As I struggle with the obvious fact that America is becoming less churched, I take some of Hansen’s message to heart and am encouraged. As our country becomes more secular, Hansen notes a fact that I’ve read elsewhere: an America reliant more on self and less on God is not that different from the way of the world in Jesus’ time. “[America now] is not too different from the multicultural Mediterranean world of the New Testament, where Roman Jurisprudence, Greek philosophy, and various Jewish schools of thought vied for influence.”

Hansen gives us a directive as he quotes the apostle Peter. “Beloved, I urge you as aliens and strangers (in the world) to abstain from fleshly lusts…. Keep your behavior excellent among the gentiles, so that … they may on account of your good deeds…glorify God….” [1 Peter 2:11-12] Hansen translates this passage to observe that Peter “commends purity inside the church and dignity outside the church.”
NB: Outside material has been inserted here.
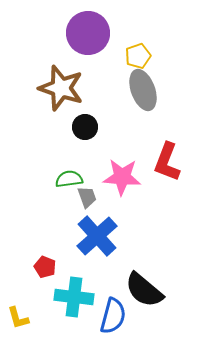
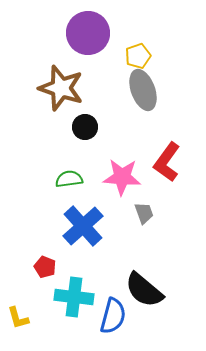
red L-shape: rotated 15 degrees clockwise
gray trapezoid: moved 57 px right, 16 px down
blue cross: moved 14 px left, 10 px up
And following Peter’s admonitions to what end, you might ask, if our society is in fact turning its back on the gospel. Hansen says this: “The world has indeed moved away from the church, but it hasn’t yet discovered any better alternatives or lasting answers.” I would add that, without God, I don’t expect the world to ever find better alternatives. If sinful mankind is left to provide the answers to life, we can easily predict the results. Whether it’s Hitler (poisoned ideology) or Jim Jones (poisoned kool-aid), all we will get is self-aggrandizement. Our young people can look at secular leadership and ideals, with all of their bankrupt promises, and reach their own conclusions as to whether that lifestyle meets their needs. I strongly suspect that many young people will test those waters, find that path wanting, and will turn to the God who provides truthful answers to the question “why are we here.”

Hansen provides a truly uplifting and hopeful end to this dilemma of church abandonment: if the world can offer no meaningful answer to life, “what an amazing opportunity, then, for the evangelical church to make itself a refuge for the orphans of modernity.” In short, we need to keep on keeping on. Don’t change our message to one in synch with the siren-song of the world. Our message is what it has always been: the gospel of the Lord Jesus Christ! As in everything in this life, it’s simply a matter of faith; that God will do what He says He will.